[PATCH V3 7/8] nvme: pci: recover controller reliably

Fri May 4 01:02:26 PDT 2018

On Fri, May 04, 2018 at 02:10:19PM +0800, jianchao.wang wrote:
> Hi ming
> 
> On 05/04/2018 12:24 PM, Ming Lei wrote:
> >> Just invoke nvme_dev_disable in nvme_error_handler context and hand over the other things
> >> to nvme_reset_work as the v2 patch series seems clearer.
> > That way may not fix the current race: nvme_dev_disable() will
> > quiesce/freeze queue again when resetting is in-progress, then
> > nothing can move on.
> 
> With timeout quiesce and nvme EH kthread, the nvme_dev_disable could ensure all the in-flight
> requests to be handled. When we queue the reset_work in nvme_error_handler, there will be no
> timeout anymore.

Right.

> If there is timeout due to the admin io in reset_work, this is expected, reset_work will be
> interrupted and fail.

At least with V3, the admin io submitted in reset_work won't be handled
well. When EH thread hangs in the sync admin io, nvme_eh_schedule()
can't wakeup the EH thread any more, then the admin io may hang forever
in reset_work. Then we have to run nvme_pre_reset_dev() in another
context.

> If the io timeout when reset_work wait freeze, because the reset_work is waiting, things cannot
> move on. we have multiple method to handle this:
> 1. as Keith's solution, change ctrl state to DELETING and fail the reset_work.
> 2. as current patch set, try to recovery it. but we have to split reset_work into two contexts.
>

Right, nvme_dev_disable() can guarantee forward progress, and we have to
make sure that nvme_dev_disable() is called when timeout happens.

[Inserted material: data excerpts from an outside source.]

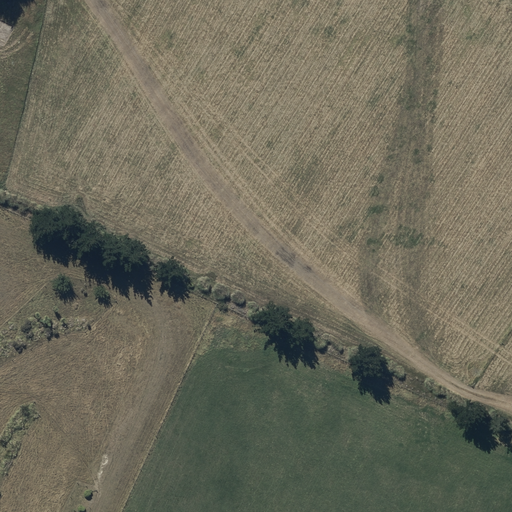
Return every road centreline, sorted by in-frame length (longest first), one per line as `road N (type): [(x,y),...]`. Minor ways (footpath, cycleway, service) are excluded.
road 1 (residential): [(511,309),(0,81)]
road 2 (residential): [(365,0),(511,65)]
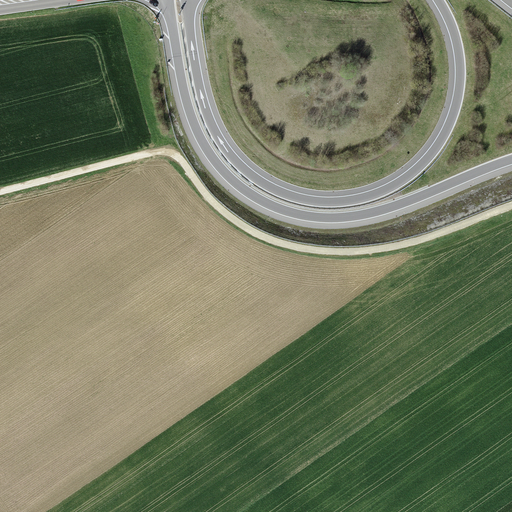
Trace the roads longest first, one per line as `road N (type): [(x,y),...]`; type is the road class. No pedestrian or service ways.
road 1 (track): [(0,194),(165,151),(239,225),(291,247),(330,252),(401,246),(511,208)]
road 2 (motorway): [(436,0),(457,56),(449,119),(402,178),(341,199),(275,188),(233,156),(201,91),(186,0)]
road 3 (trunk): [(165,0),(192,127),(225,177),(257,201),(304,217),(364,215),(511,160)]
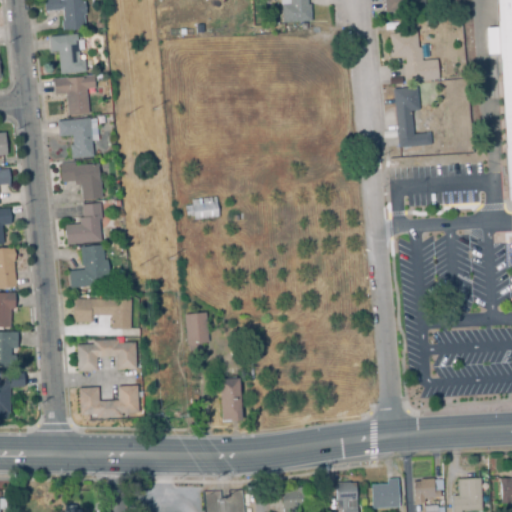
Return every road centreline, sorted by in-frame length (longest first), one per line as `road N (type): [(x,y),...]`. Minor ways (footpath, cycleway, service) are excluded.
road 1 (secondary): [(511,428),(226,456),(0,451)]
road 2 (residential): [(51,453),(47,312),(13,0)]
road 3 (residential): [(392,434),(356,0)]
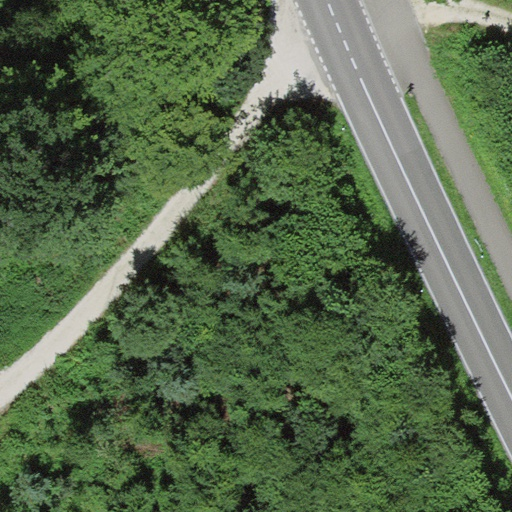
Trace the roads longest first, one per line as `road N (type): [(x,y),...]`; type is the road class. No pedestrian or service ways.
road 1 (track): [(511,36),(391,8),(339,29),(0,384)]
road 2 (tertiary): [(328,0),(511,382)]
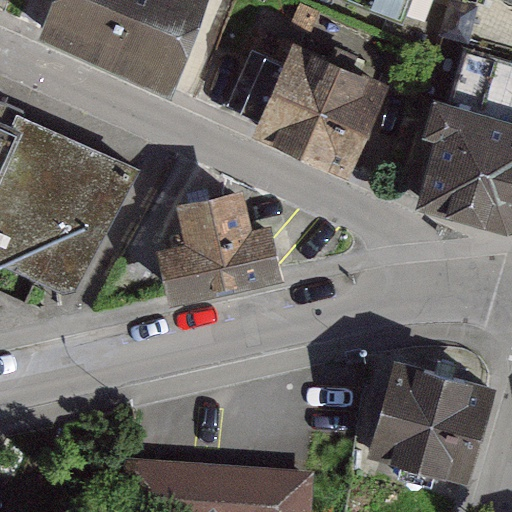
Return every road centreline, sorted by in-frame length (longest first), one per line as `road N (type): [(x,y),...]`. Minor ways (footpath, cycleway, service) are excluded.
road 1 (residential): [(433,294),(417,253),(376,220),(0,51)]
road 2 (residential): [(0,388),(433,294)]
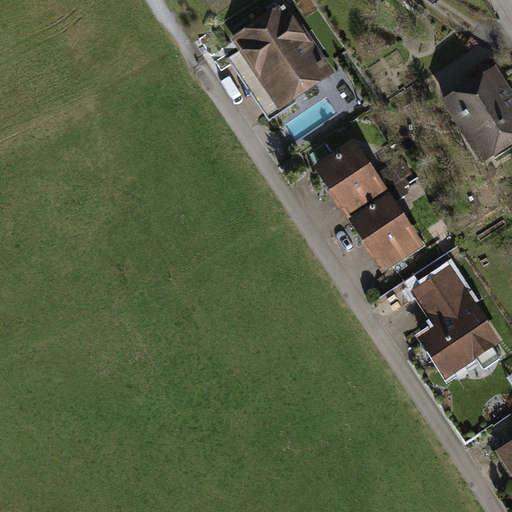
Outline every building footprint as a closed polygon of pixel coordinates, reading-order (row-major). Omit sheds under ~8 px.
[(284,6),(236,38),(282,106),(330,74),(316,53),(308,58),(296,42),(305,36),(284,6)] [(511,103),(492,72),(445,102),(482,160),(511,140),(511,103)] [(337,159),(320,170),(353,221),(389,197),(384,191),(355,147),(341,156),(337,155),(337,159)] [(384,191),(389,197),(409,184),(404,177),(384,191)] [(389,197),(353,221),(387,271),(422,248),(389,197)] [(494,339),(449,273),(418,294),(442,329),(424,341),(445,372),(473,353),(489,342),(494,339)] [(489,342),(473,353),(484,369),(500,358),(489,342)]
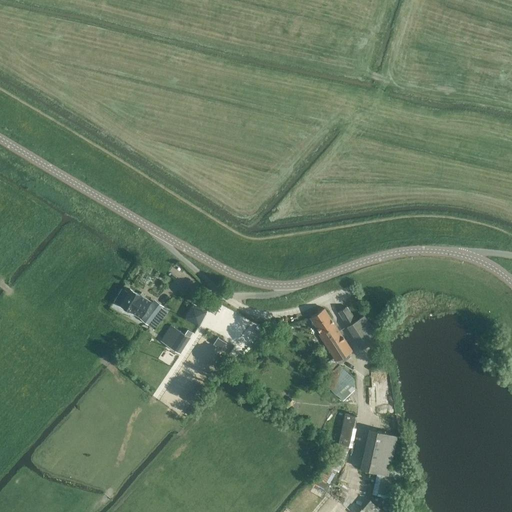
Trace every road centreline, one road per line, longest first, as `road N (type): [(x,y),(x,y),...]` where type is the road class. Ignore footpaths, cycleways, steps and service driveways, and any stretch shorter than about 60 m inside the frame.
road 1 (tertiary): [(454,253),(405,251),(301,283),(252,281),(0,138)]
road 2 (track): [(220,294),(243,310),(284,313),(324,300),(362,360)]
road 3 (track): [(154,230),(220,294),(273,294),(293,284)]
road 4 (track): [(220,294),(154,396)]
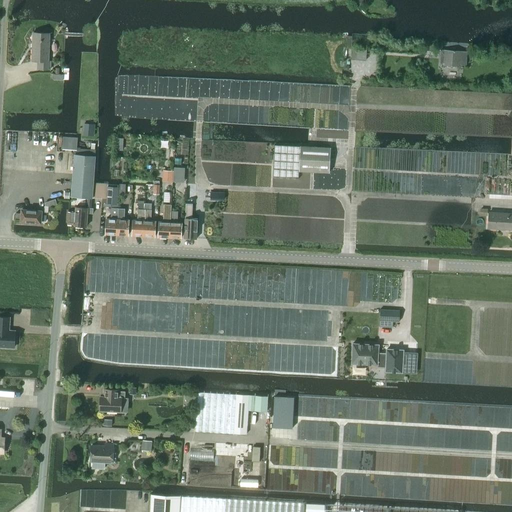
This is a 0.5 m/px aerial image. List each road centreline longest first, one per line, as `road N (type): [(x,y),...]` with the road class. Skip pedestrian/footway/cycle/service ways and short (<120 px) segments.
road 1 (tertiary): [(511,270),(64,246)]
road 2 (unclassified): [(42,511),(64,246)]
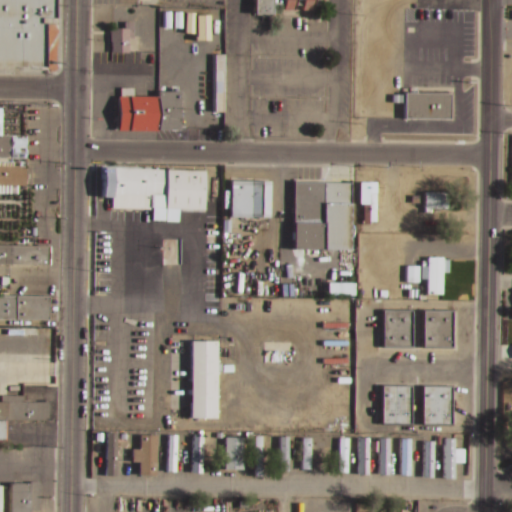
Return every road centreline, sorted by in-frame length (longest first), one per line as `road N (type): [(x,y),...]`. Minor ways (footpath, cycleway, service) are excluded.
road 1 (residential): [(70,511),(77,0)]
road 2 (tertiary): [(485,493),(491,0)]
road 3 (residential): [(489,156),(74,152)]
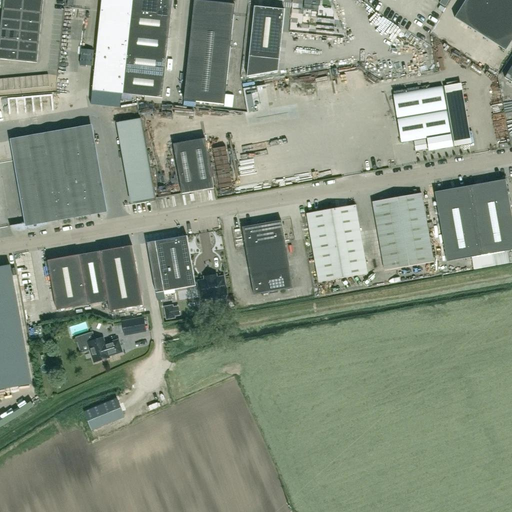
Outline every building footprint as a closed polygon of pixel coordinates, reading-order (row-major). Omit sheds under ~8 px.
[(2,0),(1,9),(21,11),(22,0),(2,0)] [(42,0),(22,0),(21,11),(41,13),(42,0)] [(128,34),(131,0),(100,0),(95,58),(92,58),(93,51),(81,49),(79,65),(94,66),(91,91),(121,94),(123,74),(125,54),(128,34)] [(131,0),(128,34),(168,39),(170,19),(140,15),(141,0),(131,0)] [(171,0),(141,0),(140,15),(170,19),(171,0)] [(234,5),(193,0),(183,101),(223,105),(234,5)] [(511,0),(464,0),(453,18),(505,51),(511,39),(511,0)] [(253,7),(248,57),(246,77),(277,71),(283,10),(253,7)] [(21,11),(1,9),(0,19),(20,21),(21,11)] [(41,13),(21,11),(20,21),(40,23),(41,13)] [(0,19),(0,22),(0,29),(19,31),(20,21),(0,19)] [(40,23),(20,21),(19,31),(39,33),(40,23)] [(19,31),(0,29),(0,39),(18,41),(19,31)] [(19,31),(18,41),(38,43),(39,33),(19,31)] [(128,34),(125,54),(165,58),(168,39),(128,34)] [(0,39),(0,49),(17,51),(18,41),(0,39)] [(18,41),(17,51),(37,53),(38,43),(18,41)] [(17,51),(0,49),(0,59),(16,61),(17,51)] [(17,51),(16,61),(36,63),(37,53),(17,51)] [(125,54),(123,74),(163,78),(165,58),(125,54)] [(511,83),(511,64),(503,78),(511,83)] [(123,74),(121,94),(161,98),(163,78),(123,74)] [(470,144),(460,83),(443,86),(454,147),(470,144)] [(441,87),(392,95),(400,143),(426,138),(428,151),(451,147),(441,87)] [(61,97),(62,105),(70,104),(69,95),(61,97)] [(118,122),(132,203),(154,199),(140,118),(118,122)] [(96,207),(95,203),(95,202),(95,199),(103,197),(90,127),(10,141),(14,160),(61,152),(68,191),(53,193),(57,219),(97,212),(96,207)] [(213,188),(204,139),(172,144),(181,194),(213,188)] [(413,141),(414,151),(426,149),(424,139),(413,141)] [(404,143),(404,156),(412,156),(413,143),(404,143)] [(386,161),(393,160),(392,145),(385,145),(386,161)] [(61,152),(14,160),(25,224),(57,219),(53,193),(68,191),(61,152)] [(488,183),(468,186),(434,192),(446,262),(511,250),(511,222),(505,180),(488,183)] [(433,262),(420,194),(371,202),(383,271),(433,262)] [(354,205),(306,214),(318,283),(367,274),(354,205)] [(245,249),(284,242),(280,221),(264,224),(264,221),(256,222),(257,225),(241,228),(245,249)] [(210,247),(209,232),(197,233),(198,248),(210,247)] [(174,293),(173,290),(195,286),(186,236),(154,242),(163,292),(163,294),(174,293)] [(288,268),(284,242),(245,249),(249,275),(288,268)] [(109,312),(142,306),(131,246),(98,252),(107,301),(109,312)] [(98,252),(78,255),(87,305),(107,301),(98,252)] [(78,255),(47,261),(55,311),(87,305),(78,255)] [(0,389),(30,384),(9,265),(0,266),(0,389)] [(292,288),(288,268),(249,275),(253,295),(269,293),(269,294),(277,293),(276,291),(292,288)] [(203,277),(204,280),(197,282),(200,299),(207,298),(208,304),(220,302),(219,296),(226,295),(223,277),(216,278),(215,275),(203,277)] [(173,318),(172,316),(177,315),(176,307),(171,307),(171,306),(162,307),(164,320),(173,318)] [(145,332),(143,318),(121,321),(123,336),(145,332)] [(118,339),(103,344),(102,338),(87,342),(94,363),(109,358),(109,357),(122,353),(118,339)] [(75,343),(78,354),(87,351),(85,340),(75,343)] [(116,399),(83,412),(91,431),(124,417),(116,399)]
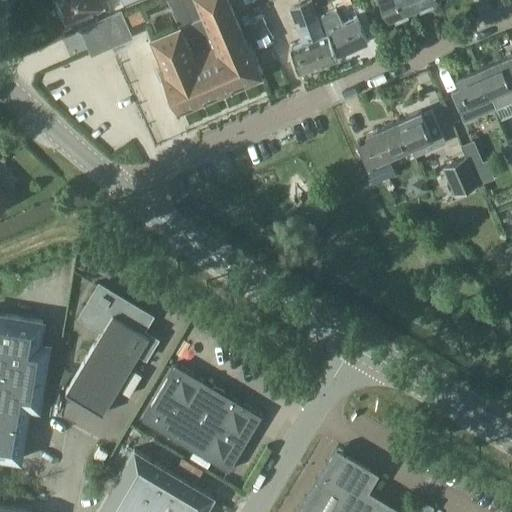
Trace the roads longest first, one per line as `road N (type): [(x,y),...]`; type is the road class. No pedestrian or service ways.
road 1 (residential): [(119,187),(511,13)]
road 2 (tertiary): [(354,341),(119,187)]
road 3 (unclassified): [(354,341),(253,511)]
road 4 (tertiary): [(511,433),(354,341)]
road 5 (tertiary): [(119,187),(0,82)]
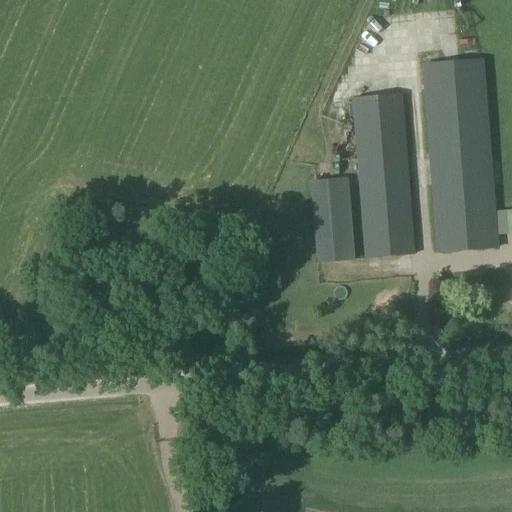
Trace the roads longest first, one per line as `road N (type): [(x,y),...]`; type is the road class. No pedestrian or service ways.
road 1 (unclassified): [(0,394),(511,353)]
road 2 (track): [(170,511),(168,412),(157,381)]
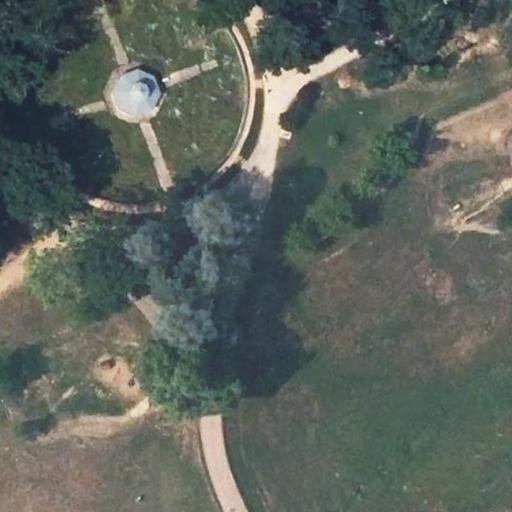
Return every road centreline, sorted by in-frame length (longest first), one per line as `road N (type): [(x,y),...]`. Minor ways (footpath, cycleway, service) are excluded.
road 1 (track): [(206,394),(279,86),(247,0)]
road 2 (track): [(279,86),(446,0)]
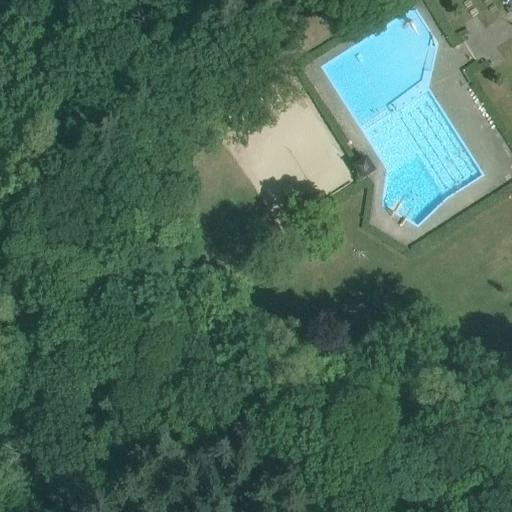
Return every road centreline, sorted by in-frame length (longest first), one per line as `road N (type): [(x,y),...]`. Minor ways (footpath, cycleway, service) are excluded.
road 1 (track): [(0,280),(511,442)]
road 2 (secondary): [(0,197),(72,0)]
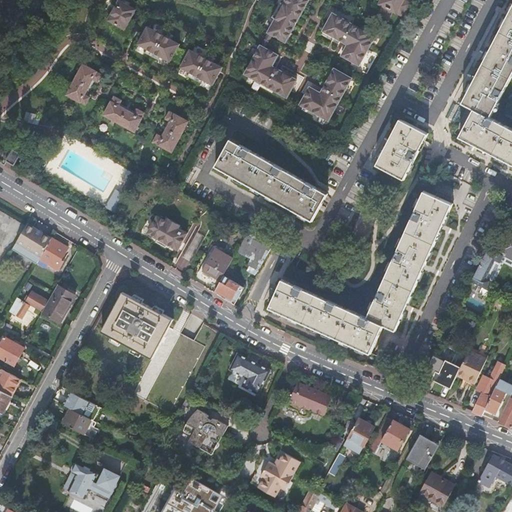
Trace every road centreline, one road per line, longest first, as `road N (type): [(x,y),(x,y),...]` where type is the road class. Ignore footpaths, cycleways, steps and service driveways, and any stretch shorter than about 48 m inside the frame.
road 1 (residential): [(0,475),(118,253)]
road 2 (residential): [(493,176),(391,394)]
road 3 (residential): [(261,135),(235,120),(201,177),(291,227)]
road 4 (residential): [(291,227),(314,243),(394,100)]
road 5 (residential): [(391,394),(241,327)]
road 6 (residential): [(241,327),(118,253)]
road 7 (residential): [(118,253),(0,181)]
road 8 (residential): [(493,0),(431,117)]
road 9 (residential): [(511,444),(391,394)]
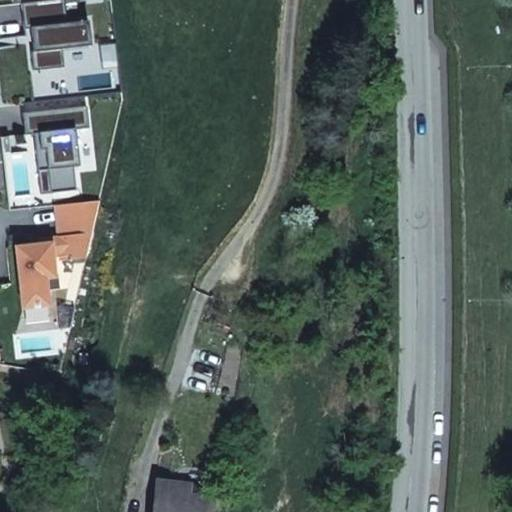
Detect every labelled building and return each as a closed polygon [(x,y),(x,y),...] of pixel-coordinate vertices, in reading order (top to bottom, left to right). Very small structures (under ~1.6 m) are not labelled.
[(62,50),(91,47),(88,21),(67,24),(64,0),(55,0),(22,4),(24,30),(28,29),(33,71),(64,68),(62,50)] [(89,128),(86,106),(22,113),(25,135),(43,133),(45,149),(35,150),(37,171),(47,170),(50,193),(76,190),(73,167),(79,166),(75,130),(89,128)] [(47,170),(37,171),(40,194),(50,193),(47,170)] [(52,260),(86,257),(99,201),(56,205),(60,238),(49,239),(49,244),(16,247),(22,308),(47,305),(44,278),(54,277),(52,260)] [(35,383),(57,386),(59,375),(37,372),(35,383)] [(158,482),(154,511),(201,511),(203,497),(187,496),(188,485),(158,482)] [(188,485),(187,496),(203,497),(204,487),(188,485)]
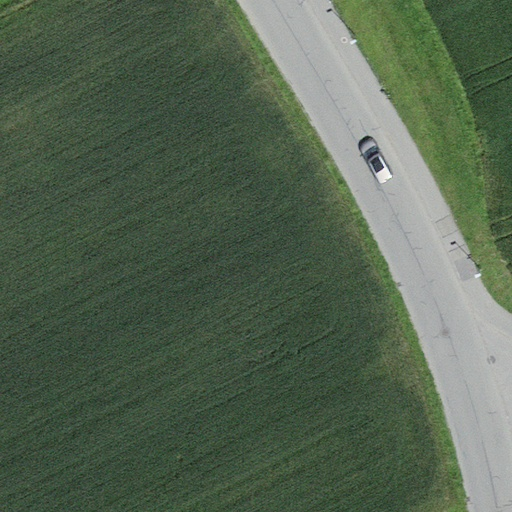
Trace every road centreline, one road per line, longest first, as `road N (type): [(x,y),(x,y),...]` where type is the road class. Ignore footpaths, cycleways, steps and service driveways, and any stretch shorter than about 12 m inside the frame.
road 1 (residential): [(290,0),(445,281),(476,379)]
road 2 (residential): [(476,379),(500,511)]
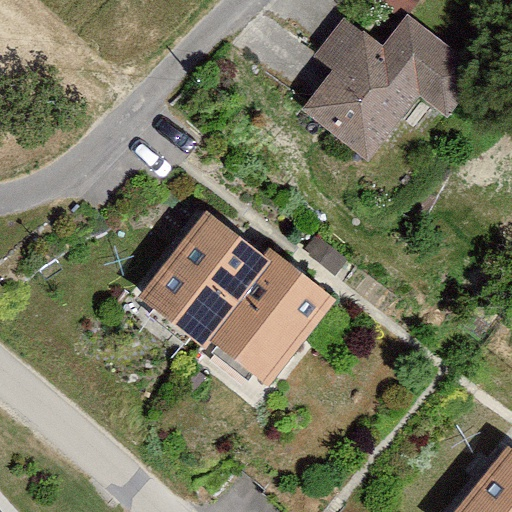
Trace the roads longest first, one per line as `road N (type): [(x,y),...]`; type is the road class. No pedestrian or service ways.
road 1 (residential): [(0,198),(75,169),(245,0)]
road 2 (residential): [(0,376),(145,511)]
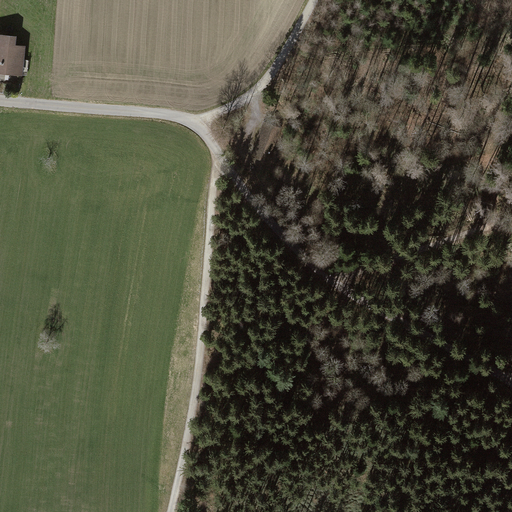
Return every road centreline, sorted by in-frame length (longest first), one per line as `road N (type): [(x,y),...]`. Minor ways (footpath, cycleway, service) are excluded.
road 1 (unclassified): [(0,100),(196,120),(252,210),(291,247),(410,329),(511,382)]
road 2 (track): [(223,163),(196,392),(171,511)]
road 3 (track): [(511,218),(334,282)]
road 4 (track): [(196,120),(261,87),(314,0)]
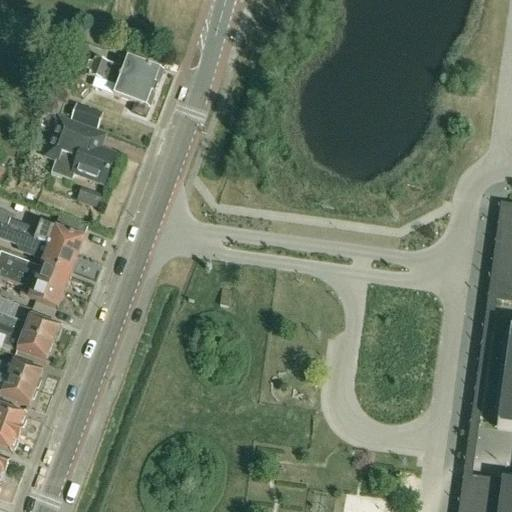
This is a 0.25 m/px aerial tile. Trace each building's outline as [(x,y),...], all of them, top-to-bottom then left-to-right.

> Actually, there are many other places where the nvme_dev_disable will be invoked.   
> > 
> > One big change in V3 is to run nvme_dev_disable() & nvme_pre_reset_dev()
> > in the EH thread, and make sure queues are started once
> > nvme_pre_reset_dev() returns. But as you pointed, it may not work well
> > enough if admin requests are timed-out in nvme_pre_reset_dev().
> > 
> >> The primary target of nvme_error_handler is to drain IOs and disable controller.
> >> reset_work could take over the left things of the recovery work
> > Draining IOs isn't necessary, we can remove freezing queues & wait_freeze()
> > from nvme_dev_disable() & nvme_reset_work() for non-shutdown, that can be
> > easy to fix all these races since the .eh_reset_work isn't needed any more,
> > because quiescing is enough to prevent IOs from entering driver/device.
> > 
> > The only issue is that more requests may be failed when reset failed,
> > so I don't want to try that, and just follows the current behaviour.
> > 
> > IMO the primary goal of nvme EH is to recover controller, that is
> > what nvme_dev_disable() and resetting should do, if IO isn't drained,
> > timeout still may be triggered.
> > 
> > The big trouble is about percpu_ref, once the q_usage_counter is killed
> > to start freezing for preventing IO from entering block layer, we have
> > to run blk_mq_freeze_queue_wait() before unfreezing the usage couner. If
> > blk_mq_freeze_queue_wait() isn't needed, things can be much easier for us.
> 
> 
> Sorry for my bad description. I mean nvme_dev_disable will drain all the 
> in-flight requests and requeue or fail them, then we will not get any timeout again.

OK, got it, sorry for misunderstanding your point.

> 
> In fact, I used to talk with Keith about remove freezing queues & wait_freeze for non-shutdown.
> There is an obstacle, nvme_dev_add -> blk_mq_update_nr_hw_queues.
> When the ctrl comes back, the number of hw queues maybe changed.
> Even if we move the wait_freeze, blk_mq_update_nr_hw_queues will do that.
> On the other hand, if not freeze the queue, the requests that are submitted to the dying hw queue 
> during the resetting, will be sacrificed.  

Right.

> 
> 
> > 
> >> IMO, modify the nvme_reset_ctrl_sync in nvme_error_handler to nvme_reset_ctrl should be ok.
> >> If the admin ios in reset_work timeout, the nvme_error_handler could also provide help to complete them.
> >>
> > Right, that is one goal of this patchset.
> > 
> >>> There are actually two issues here, both are covered in this patchset:
> >>>
> >>> 1) when nvme_wait_freeze() is for draining IO, controller error may
> >>> happen again, this patch can shutdown & reset controller again to
> >>> recover it.
> >>>
> >> We could split the nvme_reset_work into two contexts instead of introduce another nvme_eh_reset.
> >> Otherwise, the code looks really complicated.
> > Yeah, that is what I plan to do in V4, introduce .eh_pre_reset_work and
> > .eh_post_reset_work, and run the following things in .eh_pre_reset_work:
> > 
> > 	- nvme_pre_reset_dev()
> > 	- schedule .eh_post_reset_work
> > 
> > and run draining IO & updating controller state in .eh_post_reset_work.
> > .eh_pre_reset_work will be scheduled in nvme_error_handler().
> > 
> > This way may address the issue of admin req timeout in nvme_pre_reset_dev(),
> > what do you think of this approach?
> 
> nvme_error_handler should invoke nvme_reset_ctrl instead of introducing another interface.
> Then it is more convenient to ensure that there will be only one resetting instance running.
> 

But as you mentioned above, reset_work has to be splitted into two
contexts for handling IO timeout during wait_freeze in reset_work,
so single instance of nvme_reset_ctrl() may not work well.

Thanks,
Ming